Dual stack IPv6 for IPv4 depletion

Mike Hammett nanog at ics-il.net
Thu Jul 9 00:57:29 UTC 2015


Isn't /56 the standard end-user allocation? 




----- 
Mike Hammett 
Intelligent Computing Solutions 
http://www.ics-il.com 



Midwest Internet Exchange 
http://www.midwest-ix.com 


----- Original Message -----

From: "Israel G. Lugo" <israel.lugo at lugosys.com> 
To: "Mark Andrews" <marka at isc.org> 
Cc: "NANOG" <nanog at nanog.org> 
Sent: Wednesday, July 8, 2015 7:45:50 PM 
Subject: Re: Dual stack IPv6 for IPv4 depletion 


On 07/09/2015 12:59 AM, Mark Andrews wrote: 
> In message <559DB604.8060901 at lugosys.com>, "Israel G. Lugo" writes: 
>> Doesn't seem to make sense at all for the ISP side, though. Standard 
>> allocation /32. Giving out /48s. Even if we leave out proper subnet 
>> organization and allocate fully densely, that's at most 65,536 subnets. 
>> Not a very large ISP. 
> /32 is not the standard allocation. It is the *minimum* allocation 
> for a ISP. ISPs are expected to ask for *more* addresses to meet their 
> actual requirements. 

Thank you for pointing that out. When speaking of /32 I was referring 
specifically to RIPE policy, with which I am more familiar: "Initial 
allocation size" for a LIR is /32, extensive to a /29 with minimal 
bureaucracy. Perhaps I should have said "default allocation". 
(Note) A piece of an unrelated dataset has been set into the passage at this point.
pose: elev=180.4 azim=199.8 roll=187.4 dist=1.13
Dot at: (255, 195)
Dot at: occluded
I understand ISPs should ask for more addresses; however, even e.g. a 
/24 (8x /32) seems to me like it could be "roomier". 


>> People usually look at IPv6 and focus on the vast numbers of individual 
>> addresses. Naysayers usually get shot down with some quote mentioning 
>> the number of atoms in the universe or some such. Personally, I think 
>> that's a red herring; the real problem is subnets. At this rate I 
>> believe subnets will become the scarce resource sooner or later. 
> No. People look at /48's for sites. 35,184,372,088,832 /48 sites out of the 
> 1/8th of the total IPv6 space currently in use. That is 35 trillion sites 
> and if we use that up we can look at using a different default size in the 
> next 1/8th. 
Yes, if we look at end sites individually. My hypothesis is that these 
astronomic numbers are in fact misleading. There isn't, after all, one 
single ISP-Of-The-World, with The-One-Big-Router. 

We must divide the addresses by ISPs/LIRs, and so on. Several bits in 
the prefix must be used for subaddressing. A larger ISP will probably 
want to further subdivide its addressing by region, and so on. With 
subdivisions comes "waste". Which is something we don't need to worry 
about at the LAN level, but it would be nice to have that level of 
comfort at the subaddressing level as well. 

Let's say I'm a national ISP, using 2001:db8::/32. I divide it like so: 

- I reserve 1 bit for future allocation schemes, leaving me a /33; 
- 2 bits for network type (infrastructure, residential, business, LTE): /35 
- 3 bits for geographic region, state, whatever: /38 
- 5 bits for PoP, or city: /43 

This leaves me 5 bits for end sites: no joy. 

Granted, this is just a silly example, and I don't have to divide my 
address space like this. In fact, I really can't, unless I want to have 
more than 32 customers per city. But I don't think it's a very 
far-fetched example. 

Perhaps I'm missing something obvious here, but it seems to me that it 
would've been nice to have these kinds of possibilities, and more. It 
seems counterintuitive, especially given the "IPv6 way of thinking" 
which is normally encouraged: "stop counting beans, this isn't IPv4".